Boiled to its essence the State’s argument is this:
(a) Temperance is an all owed rational basis (the reduction of consumption is a State goal that can support legislation);
(b) Increased cost increases Temperance (the higher the price of alcohol, the fewer people will be drinking – i.e., reduced consumption where fewer people will be able to afford alcohol);
(c) Not allowing liquor distributors to distribute beer or beer distributors to distribute liquor promotes inefficiency and increases pricing through increased distribution costs as neither distributor will be allowed to achieve cost savings through having the alcohol on the same trucks.
∴ The law has a rational basis as the split in distribution increases pricing thereby decreasing consumption and achieving temperance.

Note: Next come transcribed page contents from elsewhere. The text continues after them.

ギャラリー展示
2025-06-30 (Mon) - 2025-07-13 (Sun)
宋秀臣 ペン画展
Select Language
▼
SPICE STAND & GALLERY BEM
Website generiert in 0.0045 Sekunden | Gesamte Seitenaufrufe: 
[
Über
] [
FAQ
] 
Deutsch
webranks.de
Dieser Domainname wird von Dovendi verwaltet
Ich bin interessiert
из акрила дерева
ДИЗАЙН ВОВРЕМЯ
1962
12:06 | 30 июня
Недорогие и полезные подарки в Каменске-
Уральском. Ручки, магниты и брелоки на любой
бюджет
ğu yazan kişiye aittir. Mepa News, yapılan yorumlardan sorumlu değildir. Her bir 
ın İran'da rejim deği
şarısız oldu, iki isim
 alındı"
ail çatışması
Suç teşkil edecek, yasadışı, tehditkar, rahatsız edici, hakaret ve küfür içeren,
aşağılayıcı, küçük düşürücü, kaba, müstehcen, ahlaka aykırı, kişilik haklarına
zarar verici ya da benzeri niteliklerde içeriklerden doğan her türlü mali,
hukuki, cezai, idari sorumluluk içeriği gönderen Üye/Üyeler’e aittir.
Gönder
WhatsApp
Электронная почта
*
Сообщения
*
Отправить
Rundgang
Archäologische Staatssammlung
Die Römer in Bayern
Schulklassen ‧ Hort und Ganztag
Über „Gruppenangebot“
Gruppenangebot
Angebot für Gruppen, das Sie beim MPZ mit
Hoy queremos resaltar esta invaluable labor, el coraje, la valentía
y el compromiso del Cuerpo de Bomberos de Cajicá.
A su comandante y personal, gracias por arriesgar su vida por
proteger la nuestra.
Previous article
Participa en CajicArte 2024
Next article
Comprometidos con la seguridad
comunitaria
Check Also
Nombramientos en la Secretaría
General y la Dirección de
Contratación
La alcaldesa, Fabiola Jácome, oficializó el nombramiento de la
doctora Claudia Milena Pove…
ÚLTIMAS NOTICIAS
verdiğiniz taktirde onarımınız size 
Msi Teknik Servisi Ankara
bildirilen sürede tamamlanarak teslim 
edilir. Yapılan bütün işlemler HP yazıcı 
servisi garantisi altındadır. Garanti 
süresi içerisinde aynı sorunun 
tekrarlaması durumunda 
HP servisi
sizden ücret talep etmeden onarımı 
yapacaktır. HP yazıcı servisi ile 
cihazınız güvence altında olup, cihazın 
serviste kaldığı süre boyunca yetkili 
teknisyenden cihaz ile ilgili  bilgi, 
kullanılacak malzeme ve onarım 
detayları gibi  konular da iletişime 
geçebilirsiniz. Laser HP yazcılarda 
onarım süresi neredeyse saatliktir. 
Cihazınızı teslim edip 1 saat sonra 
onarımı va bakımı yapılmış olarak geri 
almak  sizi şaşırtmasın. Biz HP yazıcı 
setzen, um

The Court kindly pointed out that a faster and more efficient way to achieve this would be through a tax, but in the end it didn’t find that there was a need to use the more expedient route:
Everyone agrees that reducing liquor consumption is a legitimate governmental interest. Monarch argues that it’s irrational to think that the prohibited-interest law furthers this interest in any meaningful way. We disagree. It’s certainly not the most direct way of achieving this aim (a tax is the most direct way), but it’s hardly irrational to think that separating beer and liquor wholesaling is likely to impose higher distribution costs than if beer and liquor wholesaling were combined. That, in turn, keeps liquor prices higher, with the salutary corresponding effect of reducing consumption.
The problem with Court’s accepting these “just so” rational basis arguments without requiring empirical proof is that they miss the mark and may just plain be wrong. A lack of academic and empirical rigour led to the judicial decisions allowing non-empirically grounded state legislation and it is generally a detriment to current judicial philosophy that courts will not act as a check on the legislature in this regard by testing the correctness of a proposed rational basis. Sadly, even though the system does allow litigants the opportunity to obviate proposed rationales, they may miss the opportunity, as they may have done here in not at least comparing/demonstrating that pricing isn’t affected by this system. As Indiana is the only state that enacts this form of legislation, you would expect its pricing to vary significantly and remain higher than that of other states, but the opposite appears true (take this with a grain of salt as it’s a survey done online in about 10 minutes and includes some sale pricing) Indiana’s pricing appears lower than states that allow consolidation of liquor and beer wholesaling:
|Store||State||Online Price for Tanqueray Gin 750ML|
|Big Red Liquors||IN||$19.99|
|Flatiron Wine & Spirits||CA||$21.99|
Even if you completely ignore the fact that the court appears willing to blindly adhere to 19th century notions about the propriety of imbibing in boldly asserting that a state has a legitimate interest in overriding personal autonomy in an attempt to temper alcohol consumption, the law should still not stand when presented with this kind of argument: that a statute is enacted to achieve an economic effect, and the proof then apparently belies the assertion that the prohibition achieves higher pricing. As both the opinion and Judge Easterbrook’s concurrence point out, a tax would be the better method – but as both fail to acknowledge (both because the courts do not require empirical data and litigants may not supply it) the ban doesn’t actually achieve the stated goal.
Hopefully others may have better luck in convincing courts to expect a little more rationality under rational basis.